In two double-blinded phase III randomized clinical trials with approximately 733 participants, the EPSOLAY® treatment group experienced a nearly 70% reduction in their inflammatory lesions over 12 weeks of use. In comparison, the placebo group only experienced a reduction of 38-46% during this time. In the open-label extension study, 73% of 547 participants demonstrated Investigator’s Global Assessment scores of 0 (clear) or 1 (almost clear) after 52 weeks of use.
The most common adverse events associated with EPSOLAY® include pain (2%), erythema (2%), pruritus (1%), and edema (1%) at the site of application. The medication label also includes a warning label containing potential hypersensitivity reactions to benzoyl peroxide, skin irritation, contact dermatitis, and photosensitivity. Consult with your doctor to determine whether EPSOLAY® may be right for your rosacea.
Rosacea is a heterogeneous skin disorder with a significant disease burden that necessitates variety in the range of available treatments.

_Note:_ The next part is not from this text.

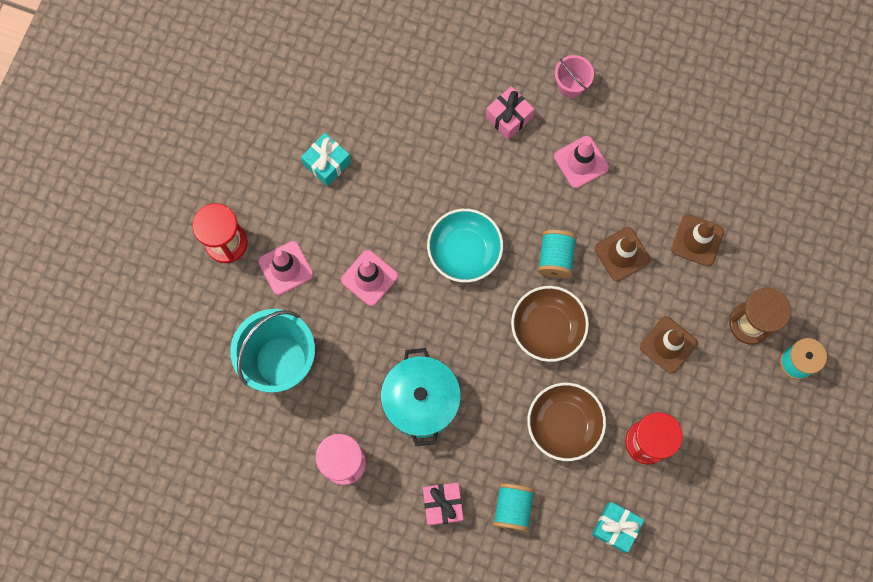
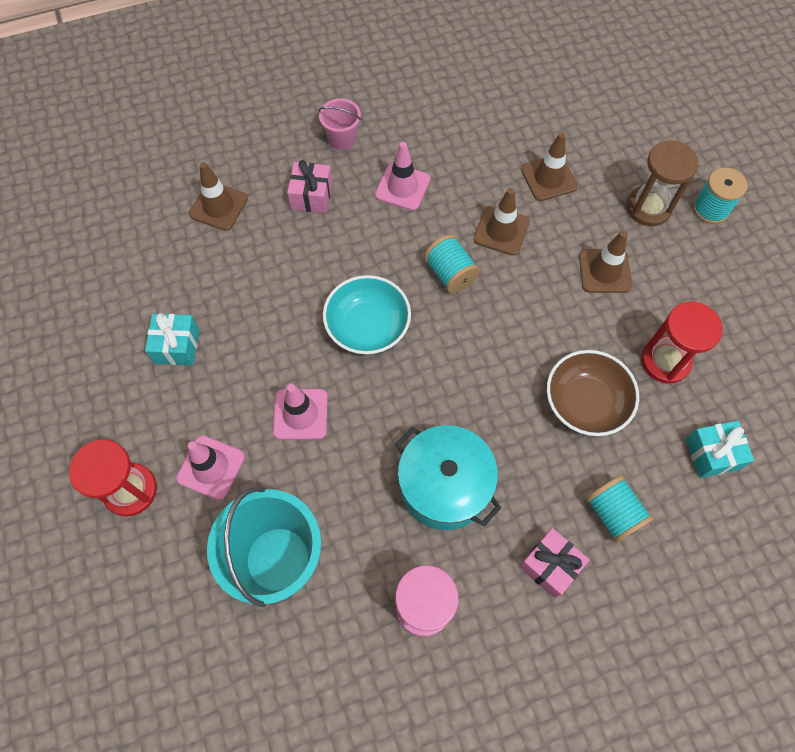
camera: 40 degrees left, 10 degrees down
brown bowl [511,286,589,362] -> none
none -> brown traffic cone [189,162,248,231]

Taking a phenotype approach, wherein the unique clinical presentation and concerns of the individual patient are closely considered, may be ideal when selecting rosacea medications. Multiple therapies, traditional and newly approved, are currently available for this indication and many more are in the developmental pipeline for the future. If you have been diagnosed with rosacea, discuss with your physician to develop a treatment regimen that is best tailored to your symptoms.